[Stored data]
BEGIN

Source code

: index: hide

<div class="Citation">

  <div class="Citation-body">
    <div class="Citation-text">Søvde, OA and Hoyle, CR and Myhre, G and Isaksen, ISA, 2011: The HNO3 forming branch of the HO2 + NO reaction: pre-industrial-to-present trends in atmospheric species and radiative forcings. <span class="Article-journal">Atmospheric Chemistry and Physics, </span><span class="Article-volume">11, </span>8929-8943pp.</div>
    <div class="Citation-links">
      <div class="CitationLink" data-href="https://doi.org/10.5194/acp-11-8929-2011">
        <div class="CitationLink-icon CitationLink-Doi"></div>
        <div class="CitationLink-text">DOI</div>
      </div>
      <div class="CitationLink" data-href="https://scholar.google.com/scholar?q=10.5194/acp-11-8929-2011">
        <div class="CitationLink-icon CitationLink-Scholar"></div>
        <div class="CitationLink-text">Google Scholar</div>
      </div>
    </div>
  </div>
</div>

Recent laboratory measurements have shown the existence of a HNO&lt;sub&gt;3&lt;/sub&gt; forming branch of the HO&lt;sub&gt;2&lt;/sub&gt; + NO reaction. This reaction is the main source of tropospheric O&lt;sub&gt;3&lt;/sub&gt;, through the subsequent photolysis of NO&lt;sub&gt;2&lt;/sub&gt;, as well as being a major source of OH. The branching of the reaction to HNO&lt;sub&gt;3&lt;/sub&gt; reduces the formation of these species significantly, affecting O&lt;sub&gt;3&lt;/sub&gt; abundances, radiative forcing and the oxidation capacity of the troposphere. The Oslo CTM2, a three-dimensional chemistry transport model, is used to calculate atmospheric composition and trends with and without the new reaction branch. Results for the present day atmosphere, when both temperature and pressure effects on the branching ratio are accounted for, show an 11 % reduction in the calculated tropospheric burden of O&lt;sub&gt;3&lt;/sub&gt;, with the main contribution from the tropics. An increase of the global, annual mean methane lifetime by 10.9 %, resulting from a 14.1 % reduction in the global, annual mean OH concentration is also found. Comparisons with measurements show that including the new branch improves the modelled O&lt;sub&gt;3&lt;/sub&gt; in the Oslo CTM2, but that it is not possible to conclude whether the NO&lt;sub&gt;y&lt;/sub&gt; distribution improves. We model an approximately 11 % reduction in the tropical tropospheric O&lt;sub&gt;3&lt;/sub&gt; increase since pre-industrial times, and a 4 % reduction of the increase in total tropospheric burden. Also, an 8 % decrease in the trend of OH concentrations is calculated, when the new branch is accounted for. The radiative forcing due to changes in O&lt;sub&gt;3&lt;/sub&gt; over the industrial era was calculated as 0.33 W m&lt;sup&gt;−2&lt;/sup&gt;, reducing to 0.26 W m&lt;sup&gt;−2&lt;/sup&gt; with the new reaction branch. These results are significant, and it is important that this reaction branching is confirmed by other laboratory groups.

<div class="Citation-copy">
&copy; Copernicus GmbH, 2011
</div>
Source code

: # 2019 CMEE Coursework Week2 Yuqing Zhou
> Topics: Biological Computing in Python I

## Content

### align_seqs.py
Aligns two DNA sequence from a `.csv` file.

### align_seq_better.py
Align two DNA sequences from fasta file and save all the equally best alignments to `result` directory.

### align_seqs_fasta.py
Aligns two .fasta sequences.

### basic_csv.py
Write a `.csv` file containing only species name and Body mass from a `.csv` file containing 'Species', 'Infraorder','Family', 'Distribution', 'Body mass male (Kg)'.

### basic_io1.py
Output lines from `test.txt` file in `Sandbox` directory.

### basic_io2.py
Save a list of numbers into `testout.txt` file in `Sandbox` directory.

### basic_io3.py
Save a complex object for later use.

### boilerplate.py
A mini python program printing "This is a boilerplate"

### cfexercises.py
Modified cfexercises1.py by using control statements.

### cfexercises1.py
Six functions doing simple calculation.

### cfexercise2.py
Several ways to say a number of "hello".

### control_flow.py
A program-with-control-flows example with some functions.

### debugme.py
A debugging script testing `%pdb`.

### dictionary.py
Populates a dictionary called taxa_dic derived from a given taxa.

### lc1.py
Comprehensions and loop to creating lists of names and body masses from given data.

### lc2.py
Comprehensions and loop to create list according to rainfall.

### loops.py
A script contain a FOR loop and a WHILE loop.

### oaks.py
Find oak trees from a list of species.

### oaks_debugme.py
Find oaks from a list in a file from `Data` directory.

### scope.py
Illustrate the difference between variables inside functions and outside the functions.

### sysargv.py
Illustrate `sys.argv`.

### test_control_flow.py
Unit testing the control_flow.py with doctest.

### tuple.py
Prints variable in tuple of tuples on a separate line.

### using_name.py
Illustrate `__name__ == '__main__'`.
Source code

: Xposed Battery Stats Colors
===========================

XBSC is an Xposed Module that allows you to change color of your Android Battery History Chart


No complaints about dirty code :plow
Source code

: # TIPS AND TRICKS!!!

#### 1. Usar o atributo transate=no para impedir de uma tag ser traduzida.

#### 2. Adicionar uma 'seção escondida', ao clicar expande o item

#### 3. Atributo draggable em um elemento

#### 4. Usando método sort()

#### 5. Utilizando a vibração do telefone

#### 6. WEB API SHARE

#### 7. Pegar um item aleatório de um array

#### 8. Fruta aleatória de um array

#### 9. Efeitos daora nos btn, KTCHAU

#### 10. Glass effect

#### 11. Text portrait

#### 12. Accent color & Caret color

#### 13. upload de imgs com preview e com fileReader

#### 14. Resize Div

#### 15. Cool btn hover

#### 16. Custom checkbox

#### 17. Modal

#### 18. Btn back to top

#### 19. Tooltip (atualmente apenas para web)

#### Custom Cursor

END

What this task involves ->
Which lines of the records contain the word "boilerplate"? Copy each of them in full.

Response area ->
### boilerplate.py
A mini python program printing "This is a boilerplate"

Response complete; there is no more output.